FableVision
- Industry: Educational media Educational software
- Founded: 1996
- Founders: Peter H. Reynolds; Paul Reynolds; Gary Goldberger; John Lechner;
- Divisions: FableVision Studios FableVision Learning
- Subsidiaries: The Reynolds Center for Teaching, Learning and Creativity

= FableVision =

American media production studio

FableVision Studios is a media production studio. FableVision designs and develops educational media, including software, games, interactive activities, mobile apps, animated films, websites, and museum kiosks.

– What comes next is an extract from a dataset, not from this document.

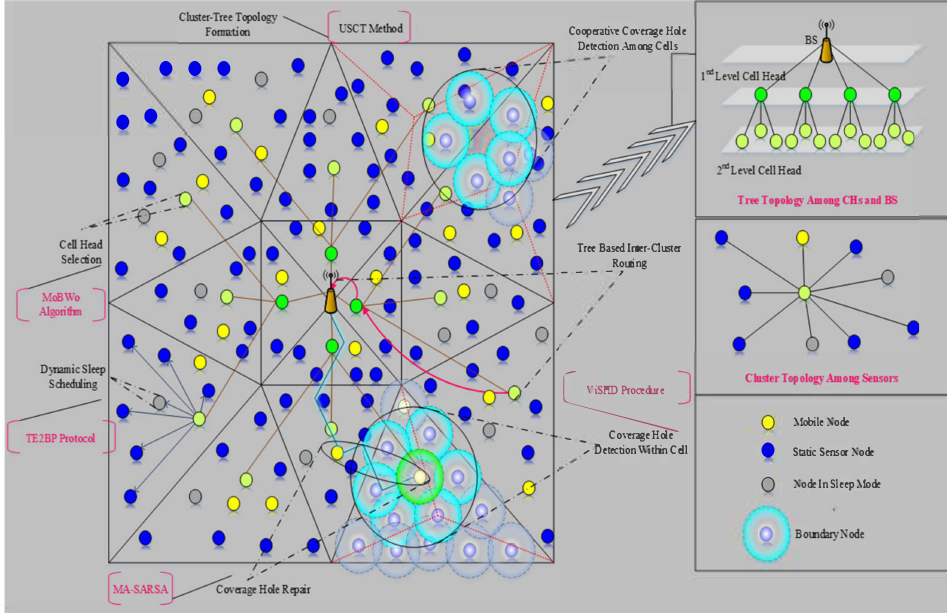
Figure 1. Network Architecture.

FableVision produces children's broadcast programming, educational videos, and multimedia applications.

==History==
FableVision was set up in 1996 by twin brothers Peter and Paul Reynolds with Gary Goldberger and John Lechner. Prior to starting FableVision, Peter Reynolds was working for Tom Snyder Production using media, storytelling, and technology in education. Paul Reynolds was working with Cosmic Blender, using media, storytelling, and technology for adults in workplace training. FableVision was originally in Watertown, Massachusetts alongside Cosmic Blender.

==FableVision Learning==
FableVision Learning is a K-12 educational media publisher.

==The Reynolds Center for Teaching, Learning and Creativity==
The Reynolds Center for Teaching, Learning and Creativity is a 501(c)(3) non-profit organization.